Sawiris, Heikal get worked up over Egypt's energy subsidies - on twitter
Hassan Heikal, the former executive managing director of EFG Hermes, has used Twitter to open fire on Naguib Sawiris, a leading investor in telecommunications worldwide.
"In fact, the largest beneficiary of energy subsidies in the private sector is Sawiris! I am trying to avoid this talk," Heikal tweeted on Saturday.
A couple of hours later, Sawiris replied: "I wonder how those who made their fortune out of the rich now attack them and pretend to be a socialist, Nasserite and patriot, while they are out of the country."
Sawiris then retweeted a post saying: "Like father like son… He pretends to be a socialist after the first 50 million," a clear reference to Heikal, who is widely believed to be living in London.
Heikal made his comment while discussing a government scheme to use coal in cement factories in order to reduce subsidies, despite criticism from campaigners and the environment ministry.
Heikal and Sawiris adopt significantly different views on the reforms needed to Egypt's LE120 billion energy subsidy system.
For Hassan, son of Hassanein Heikal, who wrote speeches for president Gamal Abdel-Nasser and is currently supporting El-Sisi, the solution to Egypt's growing energy crisis is to stop subsidies for the private sector and fix new prices for electricity.
"This way we will not need coal and there won't be blackouts," he tweeted.
He also believes the rich benefit from these subsidies, while not paying their fair share of tax. While the middle classes, who endure the tax burden, benefit least.

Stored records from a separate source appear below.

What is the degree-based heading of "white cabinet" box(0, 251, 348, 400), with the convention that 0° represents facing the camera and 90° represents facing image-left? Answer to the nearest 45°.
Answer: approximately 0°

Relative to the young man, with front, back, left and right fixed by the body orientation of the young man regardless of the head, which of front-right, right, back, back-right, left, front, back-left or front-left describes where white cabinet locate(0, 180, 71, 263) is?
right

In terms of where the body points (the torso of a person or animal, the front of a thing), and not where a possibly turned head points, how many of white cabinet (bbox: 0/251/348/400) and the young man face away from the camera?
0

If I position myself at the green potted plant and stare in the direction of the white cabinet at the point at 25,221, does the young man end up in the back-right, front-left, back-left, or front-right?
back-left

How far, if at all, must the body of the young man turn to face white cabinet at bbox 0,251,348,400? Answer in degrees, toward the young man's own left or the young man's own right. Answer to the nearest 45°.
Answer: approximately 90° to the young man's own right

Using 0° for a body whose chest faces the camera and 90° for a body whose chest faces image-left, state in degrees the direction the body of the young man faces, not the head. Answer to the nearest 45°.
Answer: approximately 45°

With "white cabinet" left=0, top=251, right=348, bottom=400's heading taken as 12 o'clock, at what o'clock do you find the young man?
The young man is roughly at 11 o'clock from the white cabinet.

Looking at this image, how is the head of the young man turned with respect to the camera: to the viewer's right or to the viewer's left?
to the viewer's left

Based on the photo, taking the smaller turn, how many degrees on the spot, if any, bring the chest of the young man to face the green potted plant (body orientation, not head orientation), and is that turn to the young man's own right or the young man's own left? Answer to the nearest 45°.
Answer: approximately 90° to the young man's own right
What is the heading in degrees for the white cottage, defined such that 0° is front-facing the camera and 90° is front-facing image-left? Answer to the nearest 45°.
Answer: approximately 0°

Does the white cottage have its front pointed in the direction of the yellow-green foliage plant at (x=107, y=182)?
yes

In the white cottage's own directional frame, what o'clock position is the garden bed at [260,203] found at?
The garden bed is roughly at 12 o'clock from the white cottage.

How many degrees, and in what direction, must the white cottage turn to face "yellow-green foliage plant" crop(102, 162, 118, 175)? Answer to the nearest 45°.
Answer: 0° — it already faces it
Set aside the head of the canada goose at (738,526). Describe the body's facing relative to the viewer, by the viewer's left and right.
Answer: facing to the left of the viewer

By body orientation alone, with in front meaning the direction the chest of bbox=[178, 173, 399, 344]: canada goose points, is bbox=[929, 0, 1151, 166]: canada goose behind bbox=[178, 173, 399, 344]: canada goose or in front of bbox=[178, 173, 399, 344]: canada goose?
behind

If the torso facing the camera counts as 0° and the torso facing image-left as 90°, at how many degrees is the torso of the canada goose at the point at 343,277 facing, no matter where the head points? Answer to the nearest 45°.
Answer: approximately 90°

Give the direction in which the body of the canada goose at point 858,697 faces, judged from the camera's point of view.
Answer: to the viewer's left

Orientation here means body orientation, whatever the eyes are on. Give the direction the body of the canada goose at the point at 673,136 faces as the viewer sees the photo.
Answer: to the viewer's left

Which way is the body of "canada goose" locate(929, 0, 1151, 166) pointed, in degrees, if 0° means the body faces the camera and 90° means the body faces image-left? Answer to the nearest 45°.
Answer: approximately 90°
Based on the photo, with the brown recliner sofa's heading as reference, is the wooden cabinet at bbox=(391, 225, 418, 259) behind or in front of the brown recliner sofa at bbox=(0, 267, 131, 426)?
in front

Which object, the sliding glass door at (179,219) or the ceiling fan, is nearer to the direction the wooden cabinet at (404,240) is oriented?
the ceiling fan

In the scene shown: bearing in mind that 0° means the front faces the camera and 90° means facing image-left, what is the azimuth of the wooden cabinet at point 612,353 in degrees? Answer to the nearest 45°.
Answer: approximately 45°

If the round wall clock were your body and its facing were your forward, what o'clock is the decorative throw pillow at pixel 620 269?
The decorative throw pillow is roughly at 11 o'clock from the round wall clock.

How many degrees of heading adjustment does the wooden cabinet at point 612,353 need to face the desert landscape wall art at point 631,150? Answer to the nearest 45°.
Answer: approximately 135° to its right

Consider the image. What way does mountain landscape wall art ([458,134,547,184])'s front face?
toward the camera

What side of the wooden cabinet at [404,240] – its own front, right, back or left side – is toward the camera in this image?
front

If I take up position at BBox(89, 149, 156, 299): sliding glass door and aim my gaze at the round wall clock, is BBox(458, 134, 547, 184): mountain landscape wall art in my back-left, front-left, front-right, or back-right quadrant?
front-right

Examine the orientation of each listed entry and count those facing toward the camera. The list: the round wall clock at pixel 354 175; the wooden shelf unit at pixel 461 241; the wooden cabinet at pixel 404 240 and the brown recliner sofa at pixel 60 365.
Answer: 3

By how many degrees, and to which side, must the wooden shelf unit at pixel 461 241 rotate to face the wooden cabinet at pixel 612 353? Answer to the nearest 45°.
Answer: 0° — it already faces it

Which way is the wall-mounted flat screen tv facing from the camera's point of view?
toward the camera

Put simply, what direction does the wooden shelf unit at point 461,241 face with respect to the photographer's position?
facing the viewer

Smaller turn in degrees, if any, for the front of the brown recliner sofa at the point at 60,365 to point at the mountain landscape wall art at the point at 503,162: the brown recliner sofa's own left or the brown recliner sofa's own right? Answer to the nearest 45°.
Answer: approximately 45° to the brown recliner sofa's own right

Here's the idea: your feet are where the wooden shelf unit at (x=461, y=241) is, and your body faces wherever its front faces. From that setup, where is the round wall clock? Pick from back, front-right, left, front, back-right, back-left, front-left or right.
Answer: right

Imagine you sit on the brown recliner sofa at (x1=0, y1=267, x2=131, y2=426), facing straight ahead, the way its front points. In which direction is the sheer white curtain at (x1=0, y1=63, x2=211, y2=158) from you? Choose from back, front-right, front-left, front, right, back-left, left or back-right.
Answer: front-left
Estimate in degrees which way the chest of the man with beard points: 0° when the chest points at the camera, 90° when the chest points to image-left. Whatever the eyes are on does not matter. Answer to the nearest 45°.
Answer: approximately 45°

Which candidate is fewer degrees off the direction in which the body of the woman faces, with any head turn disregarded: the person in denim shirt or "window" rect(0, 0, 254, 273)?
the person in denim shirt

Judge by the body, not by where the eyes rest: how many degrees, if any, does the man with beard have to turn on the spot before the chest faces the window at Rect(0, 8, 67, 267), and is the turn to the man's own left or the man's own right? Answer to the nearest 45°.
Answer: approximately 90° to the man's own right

For Sawiris, the solution is to completely dismantle the subsidy system and compensate the poorest.
Heikal's views have been controversial for the business class in Egypt. In November 2011, he wrote an article in the Financial Times promoting the imposition of a "one-off global wealth tax of 10-20 percent on individuals with a net worth in excess of $10 million."
The businessman, who boasts being present in Tahrir Square in January 2011, was accused in 2012, along with Hosni Mubarak's sons, of profiteering in the sale of El-Watany Bank of Egypt (AWB).
Heikal resigned from his post as CEO of the investment bank in October 2013 after 18 years, saying he wanted to focus on public service.
Naguib Sawiris was listed 13 on the Forbes list of richest Arabs in 2013, with a net worth of $2.8 billion. In 2010, Arabian Business estimated the joint fortune of Hassan Heikal and his brother Ahmed, the chairman and founder of Citadel Capital, at $1.78 billion.